[[ Dataset extract, beginning ]]

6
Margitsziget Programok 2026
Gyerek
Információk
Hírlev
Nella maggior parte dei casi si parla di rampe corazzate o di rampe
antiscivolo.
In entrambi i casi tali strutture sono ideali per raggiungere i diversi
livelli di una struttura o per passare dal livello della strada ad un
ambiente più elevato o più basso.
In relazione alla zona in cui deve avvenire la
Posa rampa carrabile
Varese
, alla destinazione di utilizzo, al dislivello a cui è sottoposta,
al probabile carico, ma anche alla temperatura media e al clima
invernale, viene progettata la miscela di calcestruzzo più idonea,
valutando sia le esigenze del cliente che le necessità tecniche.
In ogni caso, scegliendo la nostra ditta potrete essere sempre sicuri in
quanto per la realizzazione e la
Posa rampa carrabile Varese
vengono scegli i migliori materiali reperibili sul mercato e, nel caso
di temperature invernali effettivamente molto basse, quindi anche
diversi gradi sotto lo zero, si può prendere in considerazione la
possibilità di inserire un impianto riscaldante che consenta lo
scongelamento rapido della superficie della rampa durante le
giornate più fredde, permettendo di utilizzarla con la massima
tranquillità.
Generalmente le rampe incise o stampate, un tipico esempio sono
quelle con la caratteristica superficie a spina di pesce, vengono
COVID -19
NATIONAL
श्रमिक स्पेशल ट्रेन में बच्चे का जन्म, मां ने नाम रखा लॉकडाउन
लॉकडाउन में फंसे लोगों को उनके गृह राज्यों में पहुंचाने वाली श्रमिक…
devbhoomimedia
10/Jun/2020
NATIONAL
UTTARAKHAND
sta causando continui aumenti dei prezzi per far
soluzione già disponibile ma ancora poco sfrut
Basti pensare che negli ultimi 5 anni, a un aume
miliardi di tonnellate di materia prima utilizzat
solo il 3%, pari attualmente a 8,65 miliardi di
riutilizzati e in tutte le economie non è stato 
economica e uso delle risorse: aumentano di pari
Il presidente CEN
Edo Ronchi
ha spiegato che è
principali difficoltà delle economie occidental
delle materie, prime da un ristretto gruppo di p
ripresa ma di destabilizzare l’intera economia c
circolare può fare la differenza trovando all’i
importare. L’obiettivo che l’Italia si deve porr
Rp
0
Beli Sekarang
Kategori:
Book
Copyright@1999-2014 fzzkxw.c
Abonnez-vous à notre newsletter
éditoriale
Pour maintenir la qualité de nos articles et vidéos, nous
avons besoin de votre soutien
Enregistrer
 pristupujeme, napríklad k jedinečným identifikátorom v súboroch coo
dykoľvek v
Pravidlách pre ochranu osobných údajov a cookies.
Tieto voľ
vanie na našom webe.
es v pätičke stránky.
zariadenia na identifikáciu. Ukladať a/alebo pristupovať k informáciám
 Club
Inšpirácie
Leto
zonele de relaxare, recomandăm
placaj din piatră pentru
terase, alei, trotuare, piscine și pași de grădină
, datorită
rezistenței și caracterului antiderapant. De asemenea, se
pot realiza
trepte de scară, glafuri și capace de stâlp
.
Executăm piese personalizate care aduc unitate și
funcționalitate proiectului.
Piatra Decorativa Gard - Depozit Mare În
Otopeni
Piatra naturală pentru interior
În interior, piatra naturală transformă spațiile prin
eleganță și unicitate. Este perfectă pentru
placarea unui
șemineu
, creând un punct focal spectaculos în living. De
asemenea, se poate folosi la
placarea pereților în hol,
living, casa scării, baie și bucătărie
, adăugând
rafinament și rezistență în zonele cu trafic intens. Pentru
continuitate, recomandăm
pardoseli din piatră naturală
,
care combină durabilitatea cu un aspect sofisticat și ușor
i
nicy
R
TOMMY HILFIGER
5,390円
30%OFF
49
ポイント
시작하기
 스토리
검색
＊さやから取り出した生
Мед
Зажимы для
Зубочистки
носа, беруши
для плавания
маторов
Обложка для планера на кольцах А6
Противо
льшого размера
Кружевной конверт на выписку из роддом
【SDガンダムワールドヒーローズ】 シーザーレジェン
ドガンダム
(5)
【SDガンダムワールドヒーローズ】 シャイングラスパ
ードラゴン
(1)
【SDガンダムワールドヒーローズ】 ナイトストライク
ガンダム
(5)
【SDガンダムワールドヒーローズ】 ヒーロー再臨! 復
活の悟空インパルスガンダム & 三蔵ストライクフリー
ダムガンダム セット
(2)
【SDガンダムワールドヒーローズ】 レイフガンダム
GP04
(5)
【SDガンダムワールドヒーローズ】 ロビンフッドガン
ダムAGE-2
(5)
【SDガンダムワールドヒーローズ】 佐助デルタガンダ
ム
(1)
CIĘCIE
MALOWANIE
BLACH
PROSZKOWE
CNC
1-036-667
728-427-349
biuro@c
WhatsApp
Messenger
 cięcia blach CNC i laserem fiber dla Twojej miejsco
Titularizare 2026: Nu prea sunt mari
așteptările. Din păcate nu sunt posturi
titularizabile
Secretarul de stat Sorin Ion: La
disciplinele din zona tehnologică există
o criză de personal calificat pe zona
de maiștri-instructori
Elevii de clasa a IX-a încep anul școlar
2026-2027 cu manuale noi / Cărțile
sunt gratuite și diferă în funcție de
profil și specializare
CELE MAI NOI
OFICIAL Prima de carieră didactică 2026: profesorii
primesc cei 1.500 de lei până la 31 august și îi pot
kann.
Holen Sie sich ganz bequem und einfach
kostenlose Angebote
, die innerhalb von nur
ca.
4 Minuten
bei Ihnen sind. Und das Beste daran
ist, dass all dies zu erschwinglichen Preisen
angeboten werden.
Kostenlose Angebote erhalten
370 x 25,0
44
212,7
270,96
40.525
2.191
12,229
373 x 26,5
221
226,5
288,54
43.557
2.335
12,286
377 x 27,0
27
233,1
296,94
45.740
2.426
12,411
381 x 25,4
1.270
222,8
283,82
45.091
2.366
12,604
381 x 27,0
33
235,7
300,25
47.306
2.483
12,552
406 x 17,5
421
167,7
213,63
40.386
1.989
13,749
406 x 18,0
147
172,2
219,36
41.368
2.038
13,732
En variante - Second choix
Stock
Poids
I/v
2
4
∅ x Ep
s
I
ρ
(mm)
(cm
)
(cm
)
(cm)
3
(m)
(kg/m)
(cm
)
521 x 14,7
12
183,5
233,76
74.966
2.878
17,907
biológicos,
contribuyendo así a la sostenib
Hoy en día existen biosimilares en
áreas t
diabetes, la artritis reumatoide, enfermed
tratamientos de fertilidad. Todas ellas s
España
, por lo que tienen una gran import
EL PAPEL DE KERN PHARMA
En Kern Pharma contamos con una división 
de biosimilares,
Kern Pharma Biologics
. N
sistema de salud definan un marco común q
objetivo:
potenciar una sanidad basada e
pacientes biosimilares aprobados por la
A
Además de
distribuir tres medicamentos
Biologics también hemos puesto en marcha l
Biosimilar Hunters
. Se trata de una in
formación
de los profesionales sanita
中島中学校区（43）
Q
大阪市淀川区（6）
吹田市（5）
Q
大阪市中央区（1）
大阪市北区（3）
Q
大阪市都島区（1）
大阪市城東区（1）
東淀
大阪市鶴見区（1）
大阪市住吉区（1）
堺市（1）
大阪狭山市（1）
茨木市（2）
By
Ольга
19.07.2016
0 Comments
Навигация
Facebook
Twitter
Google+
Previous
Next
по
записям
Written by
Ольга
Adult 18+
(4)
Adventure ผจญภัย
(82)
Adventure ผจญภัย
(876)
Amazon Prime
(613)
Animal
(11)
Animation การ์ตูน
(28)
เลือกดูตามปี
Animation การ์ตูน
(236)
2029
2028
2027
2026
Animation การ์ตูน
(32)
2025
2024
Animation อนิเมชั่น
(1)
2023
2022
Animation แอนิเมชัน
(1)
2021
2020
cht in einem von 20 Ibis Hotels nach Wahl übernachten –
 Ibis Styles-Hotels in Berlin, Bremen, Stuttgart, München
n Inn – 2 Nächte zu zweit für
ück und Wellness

[[ Dataset extract, end ]]

Task directions
Each line of the entries above that has the word "rampa" is to be copied.

Answer space
Posa rampa carrabile
Posa rampa carrabile Varese
scongelamento rapido della superficie della rampa durante le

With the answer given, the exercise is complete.